# WHAT YOU WILL DO
Using the entries below, output exactly the line containing "the record |" and all lines that follow it to the end.

# ENTRIES SUPPLIED
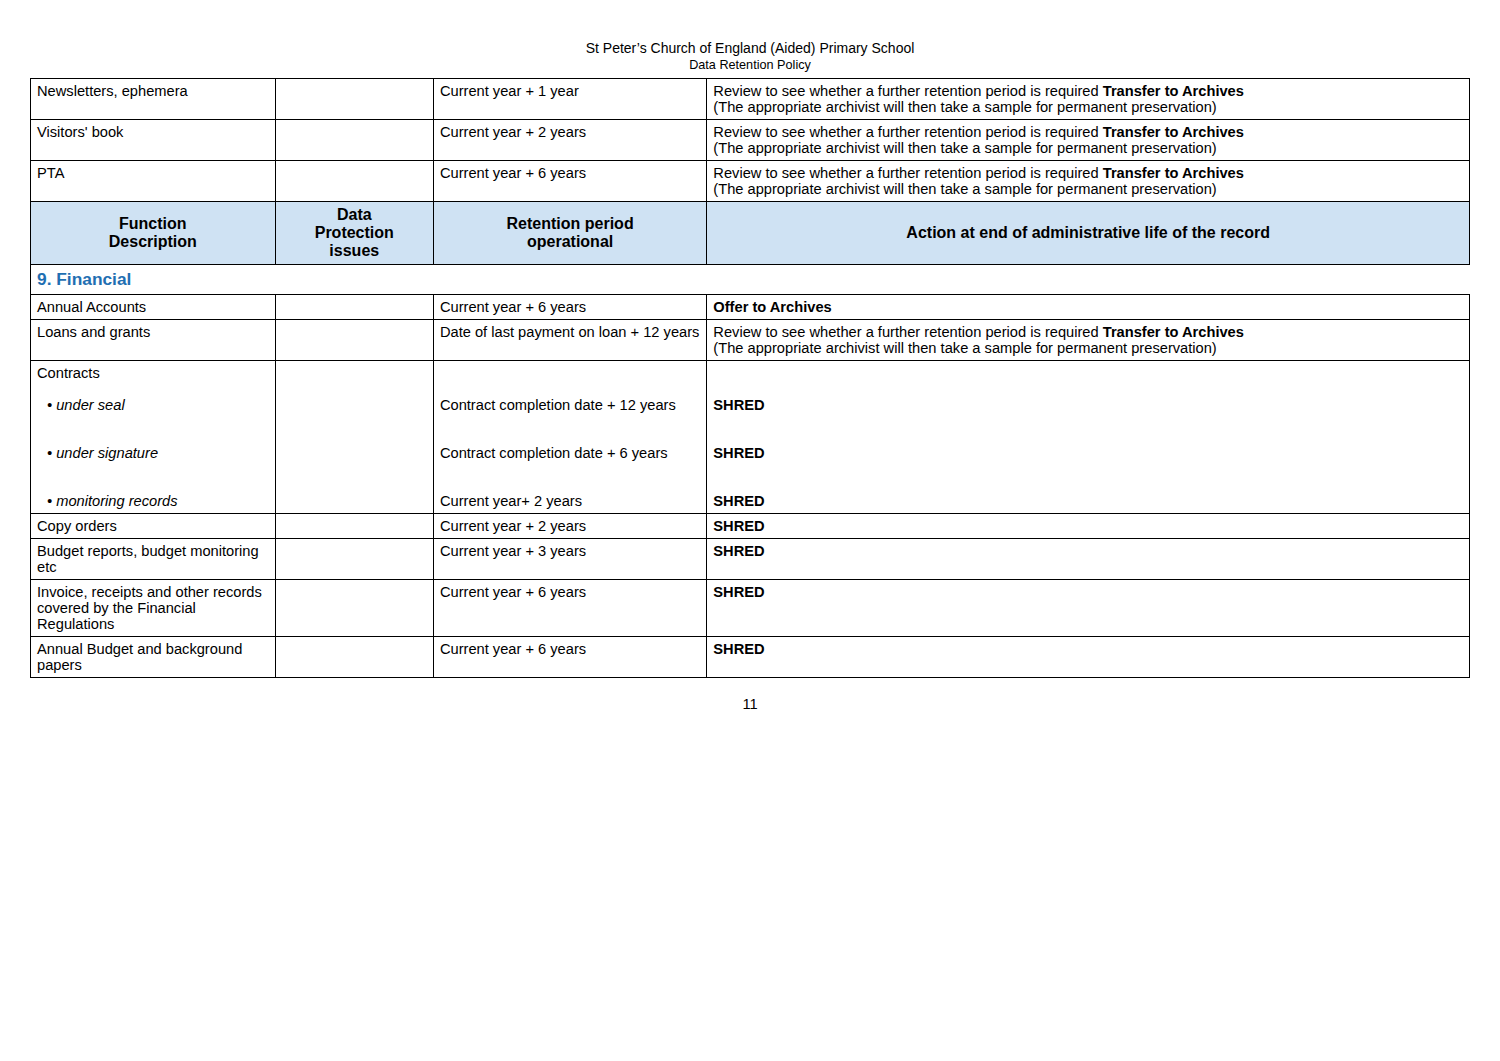St Peter’s Church of England (Aided) Primary School
Data Retention Policy
| Newsletters, ephemera | | Current year + 1 year | Review to see whether a further retention period is required Transfer to Archives (The appropriate archivist will then take a sample for permanent preservation) |
| Visitors' book | | Current year + 2 years | Review to see whether a further retention period is required Transfer to Archives (The appropriate archivist will then take a sample for permanent preservation) |
| PTA | | Current year + 6 years | Review to see whether a further retention period is required Transfer to Archives (The appropriate archivist will then take a sample for permanent preservation) |
| Function Description | Data Protection issues | Retention period operational | Action at end of administrative life of the record |
| 9. Financial |
| Annual Accounts | | Current year + 6 years | Offer to Archives |
| Loans and grants | | Date of last payment on loan + 12 years | Review to see whether a further retention period is required Transfer to Archives (The appropriate archivist will then take a sample for permanent preservation) |
| Contracts • under seal • under signature • monitoring records | | Contract completion date + 12 years Contract completion date + 6 years Current year+ 2 years | SHRED SHRED SHRED |
| Copy orders | | Current year + 2 years | SHRED |
| Budget reports, budget monitoring etc | | Current year + 3 years | SHRED |
| Invoice, receipts and other records covered by the Financial Regulations | | Current year + 6 years | SHRED |
| Annual Budget and background papers | | Current year + 6 years | SHRED |
11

# SOLUTION FOR THIS TASK
| Function Description | Data Protection issues | Retention period operational | Action at end of administrative life of the record |
| 9. Financial |
| Annual Accounts | | Current year + 6 years | Offer to Archives |
| Loans and grants | | Date of last payment on loan + 12 years | Review to see whether a further retention period is required Transfer to Archives (The appropriate archivist will then take a sample for permanent preservation) |
| Contracts • under seal • under signature • monitoring records | | Contract completion date + 12 years Contract completion date + 6 years Current year+ 2 years | SHRED SHRED SHRED |
| Copy orders | | Current year + 2 years | SHRED |
| Budget reports, budget monitoring etc | | Current year + 3 years | SHRED |
| Invoice, receipts and other records covered by the Financial Regulations | | Current year + 6 years | SHRED |
| Annual Budget and background papers | | Current year + 6 years | SHRED |
11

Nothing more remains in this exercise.